* Goal of the exercise *
Nothing but the lines from the one with "AJCC pathologic stage: IIB." down to the one with "<101,50,147,101> (left, top, right, bottom; pixels)" should be returned, exactly and with both ends included, from the material below.

--- Supplied data Enclosed Below ---

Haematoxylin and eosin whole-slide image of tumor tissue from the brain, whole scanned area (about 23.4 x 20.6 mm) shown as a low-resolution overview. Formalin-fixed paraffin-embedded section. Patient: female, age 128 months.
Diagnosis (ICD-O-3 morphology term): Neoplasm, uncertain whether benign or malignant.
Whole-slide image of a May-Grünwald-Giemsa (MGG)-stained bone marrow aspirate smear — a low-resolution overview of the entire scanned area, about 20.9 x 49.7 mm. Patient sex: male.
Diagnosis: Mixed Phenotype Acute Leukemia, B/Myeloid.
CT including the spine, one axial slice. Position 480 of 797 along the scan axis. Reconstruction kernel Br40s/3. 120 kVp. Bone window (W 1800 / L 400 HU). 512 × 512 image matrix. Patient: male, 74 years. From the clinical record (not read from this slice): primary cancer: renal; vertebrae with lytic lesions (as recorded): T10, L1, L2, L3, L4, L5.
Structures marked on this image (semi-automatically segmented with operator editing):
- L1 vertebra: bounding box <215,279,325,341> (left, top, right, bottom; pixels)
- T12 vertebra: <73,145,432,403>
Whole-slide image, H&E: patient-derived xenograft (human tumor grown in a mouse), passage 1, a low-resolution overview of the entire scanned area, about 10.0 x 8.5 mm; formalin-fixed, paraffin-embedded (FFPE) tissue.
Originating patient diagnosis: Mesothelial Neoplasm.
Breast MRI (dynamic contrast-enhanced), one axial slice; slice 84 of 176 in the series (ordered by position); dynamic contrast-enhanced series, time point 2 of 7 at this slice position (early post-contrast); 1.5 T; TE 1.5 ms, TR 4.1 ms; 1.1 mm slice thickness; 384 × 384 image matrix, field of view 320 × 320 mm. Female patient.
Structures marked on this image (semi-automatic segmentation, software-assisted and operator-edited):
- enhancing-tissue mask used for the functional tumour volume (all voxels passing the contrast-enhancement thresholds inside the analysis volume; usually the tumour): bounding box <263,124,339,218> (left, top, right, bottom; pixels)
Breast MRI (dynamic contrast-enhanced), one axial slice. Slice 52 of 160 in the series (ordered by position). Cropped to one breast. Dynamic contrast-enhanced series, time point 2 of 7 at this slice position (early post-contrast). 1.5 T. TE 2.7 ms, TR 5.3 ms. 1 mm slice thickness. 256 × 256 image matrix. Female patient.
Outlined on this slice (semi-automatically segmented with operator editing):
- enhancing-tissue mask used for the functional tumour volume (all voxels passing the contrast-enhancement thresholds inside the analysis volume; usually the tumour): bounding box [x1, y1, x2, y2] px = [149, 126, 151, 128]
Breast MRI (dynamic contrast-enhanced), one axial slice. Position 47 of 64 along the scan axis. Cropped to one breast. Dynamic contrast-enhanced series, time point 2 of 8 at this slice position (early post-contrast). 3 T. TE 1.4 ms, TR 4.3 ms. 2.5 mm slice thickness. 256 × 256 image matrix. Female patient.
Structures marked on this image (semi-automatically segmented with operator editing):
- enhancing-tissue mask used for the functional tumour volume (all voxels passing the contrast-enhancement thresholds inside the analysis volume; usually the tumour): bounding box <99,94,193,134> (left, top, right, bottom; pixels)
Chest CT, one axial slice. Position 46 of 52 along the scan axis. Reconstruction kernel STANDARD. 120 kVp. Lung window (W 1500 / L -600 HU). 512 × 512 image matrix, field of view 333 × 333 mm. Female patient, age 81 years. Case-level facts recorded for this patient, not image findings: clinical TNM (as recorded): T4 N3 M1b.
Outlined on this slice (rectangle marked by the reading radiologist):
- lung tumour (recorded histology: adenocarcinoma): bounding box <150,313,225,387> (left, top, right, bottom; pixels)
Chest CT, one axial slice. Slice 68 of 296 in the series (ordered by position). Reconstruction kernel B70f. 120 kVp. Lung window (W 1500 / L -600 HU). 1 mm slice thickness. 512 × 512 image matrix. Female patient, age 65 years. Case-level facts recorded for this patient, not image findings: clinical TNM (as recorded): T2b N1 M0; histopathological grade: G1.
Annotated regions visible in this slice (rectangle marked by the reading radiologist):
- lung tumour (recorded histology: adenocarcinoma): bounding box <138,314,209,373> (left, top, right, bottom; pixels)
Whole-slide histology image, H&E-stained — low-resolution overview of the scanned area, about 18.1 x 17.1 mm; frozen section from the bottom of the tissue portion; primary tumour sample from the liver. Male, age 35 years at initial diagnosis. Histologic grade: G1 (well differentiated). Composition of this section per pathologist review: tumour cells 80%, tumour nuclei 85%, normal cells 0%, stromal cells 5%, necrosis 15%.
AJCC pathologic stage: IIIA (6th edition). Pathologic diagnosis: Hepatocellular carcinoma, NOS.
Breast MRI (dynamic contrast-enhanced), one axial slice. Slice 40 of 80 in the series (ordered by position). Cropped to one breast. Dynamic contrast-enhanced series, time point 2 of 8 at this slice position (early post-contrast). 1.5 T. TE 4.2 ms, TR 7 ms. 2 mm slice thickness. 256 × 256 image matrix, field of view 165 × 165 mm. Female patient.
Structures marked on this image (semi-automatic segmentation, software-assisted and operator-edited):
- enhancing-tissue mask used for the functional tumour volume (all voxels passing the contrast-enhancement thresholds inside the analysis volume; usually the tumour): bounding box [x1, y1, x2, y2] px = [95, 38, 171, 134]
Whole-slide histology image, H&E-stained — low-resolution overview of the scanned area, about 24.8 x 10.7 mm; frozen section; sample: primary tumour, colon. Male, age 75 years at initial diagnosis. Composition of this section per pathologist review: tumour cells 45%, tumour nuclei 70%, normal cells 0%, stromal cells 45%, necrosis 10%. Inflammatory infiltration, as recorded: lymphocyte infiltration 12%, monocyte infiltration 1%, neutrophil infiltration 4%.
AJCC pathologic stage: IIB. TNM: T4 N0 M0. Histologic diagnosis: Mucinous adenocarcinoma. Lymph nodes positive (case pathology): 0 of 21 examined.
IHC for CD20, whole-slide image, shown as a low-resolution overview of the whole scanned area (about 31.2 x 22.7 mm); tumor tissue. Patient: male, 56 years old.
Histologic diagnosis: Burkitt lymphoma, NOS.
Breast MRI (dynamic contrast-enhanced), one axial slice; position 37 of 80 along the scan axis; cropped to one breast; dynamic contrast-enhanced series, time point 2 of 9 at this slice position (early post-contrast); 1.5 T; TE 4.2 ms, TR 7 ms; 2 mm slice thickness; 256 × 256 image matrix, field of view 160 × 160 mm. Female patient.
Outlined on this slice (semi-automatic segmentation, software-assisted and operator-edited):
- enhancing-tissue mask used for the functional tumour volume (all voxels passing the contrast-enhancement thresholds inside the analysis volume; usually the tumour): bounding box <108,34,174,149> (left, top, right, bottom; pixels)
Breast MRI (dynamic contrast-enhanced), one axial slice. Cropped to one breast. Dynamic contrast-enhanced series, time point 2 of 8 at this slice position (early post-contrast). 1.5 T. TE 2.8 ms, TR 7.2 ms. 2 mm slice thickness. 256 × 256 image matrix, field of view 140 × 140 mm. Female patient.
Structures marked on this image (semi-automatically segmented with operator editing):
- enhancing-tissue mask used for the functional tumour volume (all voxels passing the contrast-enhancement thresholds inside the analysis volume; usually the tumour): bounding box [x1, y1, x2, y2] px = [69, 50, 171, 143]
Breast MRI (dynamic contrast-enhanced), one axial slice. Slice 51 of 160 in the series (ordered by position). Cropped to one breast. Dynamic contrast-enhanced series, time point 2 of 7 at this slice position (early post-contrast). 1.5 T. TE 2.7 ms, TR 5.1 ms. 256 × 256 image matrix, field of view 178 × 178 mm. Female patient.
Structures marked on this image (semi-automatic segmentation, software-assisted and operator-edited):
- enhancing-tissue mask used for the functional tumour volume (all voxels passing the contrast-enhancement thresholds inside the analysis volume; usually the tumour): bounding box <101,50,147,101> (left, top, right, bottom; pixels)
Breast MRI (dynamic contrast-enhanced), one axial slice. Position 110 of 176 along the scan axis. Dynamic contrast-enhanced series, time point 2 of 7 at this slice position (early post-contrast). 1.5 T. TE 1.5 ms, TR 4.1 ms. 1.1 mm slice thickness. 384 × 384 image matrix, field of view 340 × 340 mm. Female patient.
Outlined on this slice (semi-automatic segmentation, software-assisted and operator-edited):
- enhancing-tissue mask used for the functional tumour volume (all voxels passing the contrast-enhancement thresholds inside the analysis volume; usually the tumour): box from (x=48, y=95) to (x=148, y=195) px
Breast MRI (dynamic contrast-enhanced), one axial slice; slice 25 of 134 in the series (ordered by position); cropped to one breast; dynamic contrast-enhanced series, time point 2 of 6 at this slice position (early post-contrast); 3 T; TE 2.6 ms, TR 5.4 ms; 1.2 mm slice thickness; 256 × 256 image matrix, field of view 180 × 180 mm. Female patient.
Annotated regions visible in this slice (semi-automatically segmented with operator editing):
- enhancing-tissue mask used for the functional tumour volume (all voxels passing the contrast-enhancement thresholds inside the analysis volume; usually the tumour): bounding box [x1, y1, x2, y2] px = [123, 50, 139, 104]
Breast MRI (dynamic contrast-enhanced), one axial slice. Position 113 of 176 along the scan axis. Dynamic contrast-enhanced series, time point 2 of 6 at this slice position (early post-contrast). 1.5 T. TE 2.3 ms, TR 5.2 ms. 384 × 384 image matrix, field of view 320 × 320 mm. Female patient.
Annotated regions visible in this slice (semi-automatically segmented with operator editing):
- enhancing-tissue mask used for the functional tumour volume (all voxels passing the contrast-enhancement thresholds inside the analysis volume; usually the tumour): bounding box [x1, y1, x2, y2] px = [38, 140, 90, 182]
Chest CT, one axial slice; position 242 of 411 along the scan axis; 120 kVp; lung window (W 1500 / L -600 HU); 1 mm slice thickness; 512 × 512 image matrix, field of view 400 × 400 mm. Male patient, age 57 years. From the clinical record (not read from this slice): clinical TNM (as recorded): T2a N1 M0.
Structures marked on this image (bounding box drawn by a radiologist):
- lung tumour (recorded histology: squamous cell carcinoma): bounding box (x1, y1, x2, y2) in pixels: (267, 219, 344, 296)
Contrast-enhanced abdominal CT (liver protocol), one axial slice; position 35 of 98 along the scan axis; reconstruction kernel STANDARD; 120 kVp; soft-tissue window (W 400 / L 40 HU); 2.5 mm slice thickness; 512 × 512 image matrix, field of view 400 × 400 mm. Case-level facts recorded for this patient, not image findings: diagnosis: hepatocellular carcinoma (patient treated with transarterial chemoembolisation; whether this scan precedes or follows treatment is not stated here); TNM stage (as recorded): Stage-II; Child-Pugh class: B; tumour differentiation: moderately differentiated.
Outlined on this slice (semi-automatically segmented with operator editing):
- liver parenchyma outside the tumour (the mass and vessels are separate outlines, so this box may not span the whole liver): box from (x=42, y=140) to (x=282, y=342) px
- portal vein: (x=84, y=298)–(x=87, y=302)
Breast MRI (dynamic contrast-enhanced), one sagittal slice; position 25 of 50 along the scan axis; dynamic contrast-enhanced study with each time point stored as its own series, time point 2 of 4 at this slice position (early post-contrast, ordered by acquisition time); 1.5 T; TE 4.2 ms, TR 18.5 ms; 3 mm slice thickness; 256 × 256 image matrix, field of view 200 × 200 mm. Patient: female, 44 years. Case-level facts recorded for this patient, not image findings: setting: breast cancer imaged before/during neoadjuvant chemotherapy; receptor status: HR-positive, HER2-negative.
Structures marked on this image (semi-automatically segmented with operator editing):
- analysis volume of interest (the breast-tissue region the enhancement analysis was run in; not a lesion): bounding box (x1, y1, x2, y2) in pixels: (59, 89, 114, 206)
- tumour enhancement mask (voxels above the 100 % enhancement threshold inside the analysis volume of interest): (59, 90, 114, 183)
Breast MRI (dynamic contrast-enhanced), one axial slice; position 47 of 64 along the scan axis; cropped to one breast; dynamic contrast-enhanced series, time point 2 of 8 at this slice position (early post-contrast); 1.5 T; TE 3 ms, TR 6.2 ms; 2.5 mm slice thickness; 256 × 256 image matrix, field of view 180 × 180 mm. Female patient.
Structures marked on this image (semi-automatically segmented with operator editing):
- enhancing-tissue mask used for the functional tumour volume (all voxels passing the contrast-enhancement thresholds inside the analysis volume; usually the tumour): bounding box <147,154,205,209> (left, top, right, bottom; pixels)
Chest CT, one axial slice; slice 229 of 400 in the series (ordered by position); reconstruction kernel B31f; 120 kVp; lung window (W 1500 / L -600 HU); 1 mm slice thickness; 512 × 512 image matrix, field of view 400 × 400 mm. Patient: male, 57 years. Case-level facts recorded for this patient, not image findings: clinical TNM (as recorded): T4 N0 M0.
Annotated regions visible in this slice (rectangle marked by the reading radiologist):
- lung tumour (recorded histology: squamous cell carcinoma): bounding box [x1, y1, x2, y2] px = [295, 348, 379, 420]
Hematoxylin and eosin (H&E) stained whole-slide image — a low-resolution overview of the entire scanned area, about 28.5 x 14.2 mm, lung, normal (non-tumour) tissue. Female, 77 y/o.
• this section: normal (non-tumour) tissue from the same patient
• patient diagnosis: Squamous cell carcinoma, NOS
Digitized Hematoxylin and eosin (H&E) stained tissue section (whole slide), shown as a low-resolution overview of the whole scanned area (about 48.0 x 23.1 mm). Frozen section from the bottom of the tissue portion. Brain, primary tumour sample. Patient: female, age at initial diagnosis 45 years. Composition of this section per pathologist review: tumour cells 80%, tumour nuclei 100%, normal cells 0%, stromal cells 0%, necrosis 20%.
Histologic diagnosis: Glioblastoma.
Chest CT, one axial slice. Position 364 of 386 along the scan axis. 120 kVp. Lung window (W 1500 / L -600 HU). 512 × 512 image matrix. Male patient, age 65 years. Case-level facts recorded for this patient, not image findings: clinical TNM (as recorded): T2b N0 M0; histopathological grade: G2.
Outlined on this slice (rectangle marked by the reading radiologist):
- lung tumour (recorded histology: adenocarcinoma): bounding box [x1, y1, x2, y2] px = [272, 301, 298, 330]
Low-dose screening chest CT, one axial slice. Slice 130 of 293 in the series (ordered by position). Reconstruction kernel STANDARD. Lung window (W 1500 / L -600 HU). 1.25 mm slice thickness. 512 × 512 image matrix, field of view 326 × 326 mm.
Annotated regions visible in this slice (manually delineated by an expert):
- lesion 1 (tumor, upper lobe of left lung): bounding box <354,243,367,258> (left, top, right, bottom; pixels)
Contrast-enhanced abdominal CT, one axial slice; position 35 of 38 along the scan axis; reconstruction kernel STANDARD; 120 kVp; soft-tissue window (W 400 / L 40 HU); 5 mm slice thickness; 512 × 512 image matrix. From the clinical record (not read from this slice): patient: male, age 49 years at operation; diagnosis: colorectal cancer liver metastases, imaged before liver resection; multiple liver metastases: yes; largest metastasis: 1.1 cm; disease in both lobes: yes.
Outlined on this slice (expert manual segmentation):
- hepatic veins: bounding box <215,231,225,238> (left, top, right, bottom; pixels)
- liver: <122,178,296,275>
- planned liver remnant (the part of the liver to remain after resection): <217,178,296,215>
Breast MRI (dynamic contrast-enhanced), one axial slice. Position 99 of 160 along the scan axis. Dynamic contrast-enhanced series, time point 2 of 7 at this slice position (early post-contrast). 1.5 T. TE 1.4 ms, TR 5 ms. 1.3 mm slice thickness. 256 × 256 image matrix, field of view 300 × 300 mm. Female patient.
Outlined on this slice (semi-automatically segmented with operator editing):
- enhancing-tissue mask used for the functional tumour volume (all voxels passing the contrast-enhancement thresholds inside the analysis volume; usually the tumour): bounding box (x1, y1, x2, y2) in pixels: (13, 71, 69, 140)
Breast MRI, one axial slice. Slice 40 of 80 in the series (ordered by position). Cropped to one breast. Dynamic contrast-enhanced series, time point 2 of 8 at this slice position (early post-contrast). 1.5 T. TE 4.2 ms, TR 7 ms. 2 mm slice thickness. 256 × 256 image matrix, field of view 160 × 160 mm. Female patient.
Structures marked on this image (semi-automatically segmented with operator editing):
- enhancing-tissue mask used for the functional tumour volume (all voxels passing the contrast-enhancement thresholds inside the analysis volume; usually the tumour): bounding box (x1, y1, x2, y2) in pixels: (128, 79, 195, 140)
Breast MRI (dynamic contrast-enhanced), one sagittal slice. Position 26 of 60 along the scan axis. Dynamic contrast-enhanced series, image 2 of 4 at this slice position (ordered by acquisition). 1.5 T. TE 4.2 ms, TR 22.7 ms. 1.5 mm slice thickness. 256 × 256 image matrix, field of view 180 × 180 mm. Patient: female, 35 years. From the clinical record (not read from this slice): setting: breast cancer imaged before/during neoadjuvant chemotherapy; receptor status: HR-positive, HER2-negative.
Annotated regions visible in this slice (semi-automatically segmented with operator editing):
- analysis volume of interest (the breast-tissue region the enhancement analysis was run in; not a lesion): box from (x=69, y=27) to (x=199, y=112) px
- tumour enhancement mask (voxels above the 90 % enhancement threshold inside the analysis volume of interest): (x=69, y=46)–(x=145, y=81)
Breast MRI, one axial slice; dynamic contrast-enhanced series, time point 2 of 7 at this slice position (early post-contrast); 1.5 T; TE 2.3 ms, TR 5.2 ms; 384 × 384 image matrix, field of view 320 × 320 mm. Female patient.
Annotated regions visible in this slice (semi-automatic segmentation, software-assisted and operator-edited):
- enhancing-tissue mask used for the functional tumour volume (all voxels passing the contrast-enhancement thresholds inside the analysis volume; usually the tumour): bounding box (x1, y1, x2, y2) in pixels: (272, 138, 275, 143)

--- End of Enclosed Supplied data ---

* Finished task *
AJCC pathologic stage: IIB. TNM: T4 N0 M0. Histologic diagnosis: Mucinous adenocarcinoma. Lymph nodes positive (case pathology): 0 of 21 examined.
IHC for CD20, whole-slide image, shown as a low-resolution overview of the whole scanned area (about 31.2 x 22.7 mm); tumor tissue. Patient: male, 56 years old.
Histologic diagnosis: Burkitt lymphoma, NOS.
Breast MRI (dynamic contrast-enhanced), one axial slice; position 37 of 80 along the scan axis; cropped to one breast; dynamic contrast-enhanced series, time point 2 of 9 at this slice position (early post-contrast); 1.5 T; TE 4.2 ms, TR 7 ms; 2 mm slice thickness; 256 × 256 image matrix, field of view 160 × 160 mm. Female patient.
Outlined on this slice (semi-automatic segmentation, software-assisted and operator-edited):
- enhancing-tissue mask used for the functional tumour volume (all voxels passing the contrast-enhancement thresholds inside the analysis volume; usually the tumour): bounding box <108,34,174,149> (left, top, right, bottom; pixels)
Breast MRI (dynamic contrast-enhanced), one axial slice. Cropped to one breast. Dynamic contrast-enhanced series, time point 2 of 8 at this slice position (early post-contrast). 1.5 T. TE 2.8 ms, TR 7.2 ms. 2 mm slice thickness. 256 × 256 image matrix, field of view 140 × 140 mm. Female patient.
Structures marked on this image (semi-automatically segmented with operator editing):
- enhancing-tissue mask used for the functional tumour volume (all voxels passing the contrast-enhancement thresholds inside the analysis volume; usually the tumour): bounding box [x1, y1, x2, y2] px = [69, 50, 171, 143]
Breast MRI (dynamic contrast-enhanced), one axial slice. Slice 51 of 160 in the series (ordered by position). Cropped to one breast. Dynamic contrast-enhanced series, time point 2 of 7 at this slice position (early post-contrast). 1.5 T. TE 2.7 ms, TR 5.1 ms. 256 × 256 image matrix, field of view 178 × 178 mm. Female patient.
Structures marked on this image (semi-automatic segmentation, software-assisted and operator-edited):
- enhancing-tissue mask used for the functional tumour volume (all voxels passing the contrast-enhancement thresholds inside the analysis volume; usually the tumour): bounding box <101,50,147,101> (left, top, right, bottom; pixels)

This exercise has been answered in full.